The bushfires ravaging Australia this week have brought warnings of "catastrophic" danger. Fortunately, no lives were lost on Tuesday - when conditions were at their worst.
But experts warned that events looked set to trigger the most dangerous type of bushfire - pyrocumulonimbus, often referred to as a firestorm.
These are giant, fast-moving blazes so powerful they create their own weather systems akin to thunderstorms.
And due to their ferocity, they are largely impossible to fight.
How are firestorms created?
With certain ground and atmospheric conditions, bushfires can rip through a large area with so much energy that they generate storms above them. This is a pyrocumulonimbus.
Ordinarily, bushfires are driven along by the wind but a massive blaze can carry so much power that its smoke is not pushed to the side. Instead, it forms a plume that rises up to 15km (nine miles) into the sky.
Because the plume contains heat and moisture, when it hits the stratosphere it can condense and form clouds.
"A pyrocumulonimbus is basically a thunderstorm within the plume of the fire," says Associate Prof Jason Sharples, an expert in extreme fires based at the University of New South Wales (UNSW).
What can they do?
When the storm is formed, it means the fire below will be big, fast and very dangerous.
"That means it's big enough to overcome any other conditions," says UNSW climate scientist Prof Jason Evans.
The fire grows in danger because it will carry along the characteristics of a storm - turbulent winds that can send embers shooting off in all directions. Sometimes it can also create its own lightning, which can spark more fires.

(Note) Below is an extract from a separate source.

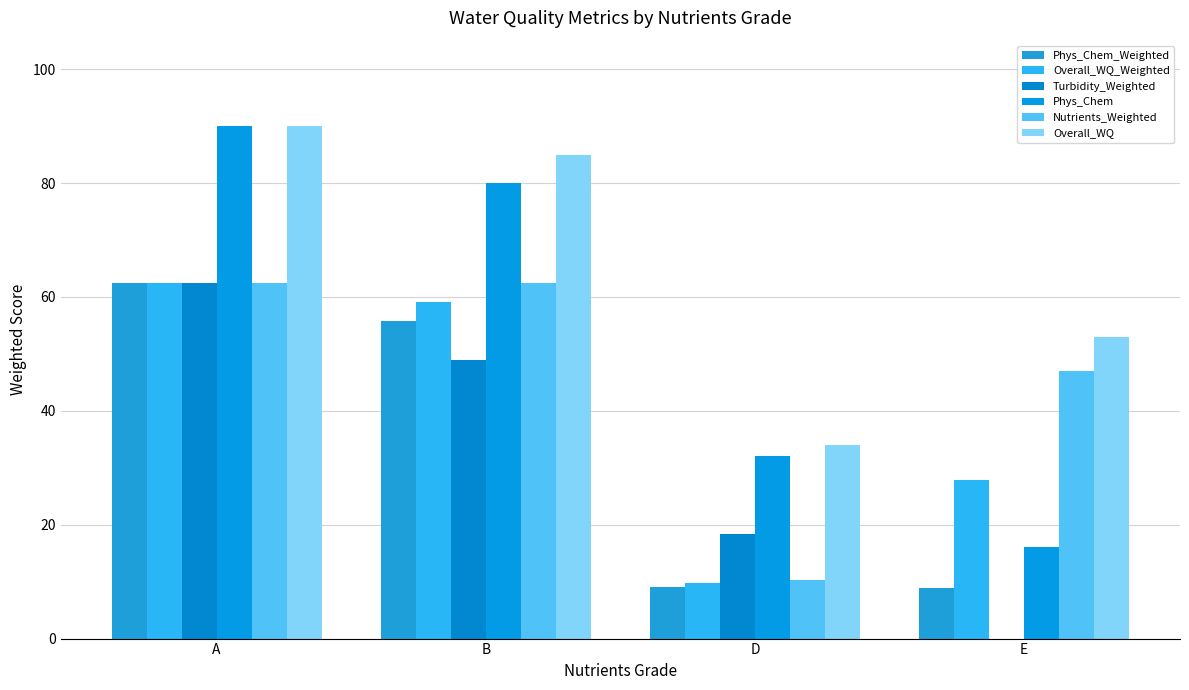

The Turbidity_Weighted series shows 49.0 at B. True or false?

True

Despite being a thunderstorm there is no rain. Instead the storm sucks in more embers and flings them far ahead of the fire front "so the fire advances in big jumps", says Prof Evans.
This makes the fire unpredictable and hard to fight, and multiple fronts emerge.
"When you get a decent thunderstorm the rain comes from all directions," says Associate Prof Sharples. "Now imagine the same for embers."
Fire officials in New South Wales reported that embers were landing 30km (18 miles) ahead of the front on Tuesday - three times more than the usual distance.
Can you fight such fires?
"They are basically uncontrollable at that stage. The only option is to get out of the way," says Prof Evans.
With emergency crews able to do little, these fires can die down naturally if they move out of rugged terrain or are deprived of other fuels.
"The only real way you can stop them is five years before they start," said Associate Prof Sharples.
"Once you get up into the catastrophic level, your fires tend to not obey the usual rules," he said.
Are they becoming more common?
When the New South Wales bushfires intensified on Friday, some were reported to have produced pyrocumulus clouds. Officials feared one fire on Tuesday was escalating to this level and sent out an alert. Luckily it did not occur.
While once seen as fairly rare events, firestorms have become much more common in recent years. They were present in Australia's Black Saturday bushfires in 2009 which killed 173 people.
Australian experts have tallied close to 60 such events since 2001. A record 18 were recorded in March this year when fires burned in the state of Victoria. They were also seen during fires in Canberra in 2003, when a fire tornado was recorded.
"There's been a crazy increase in the frequency of these events," says Prof Evans.
They are more likely when there are extremely dangerous conditions such as high temperatures, strong winds and little moisture. The likelihood is also increased by the effects of drought.
Scientists have predicted that climate change is likely to increase the chances of such events.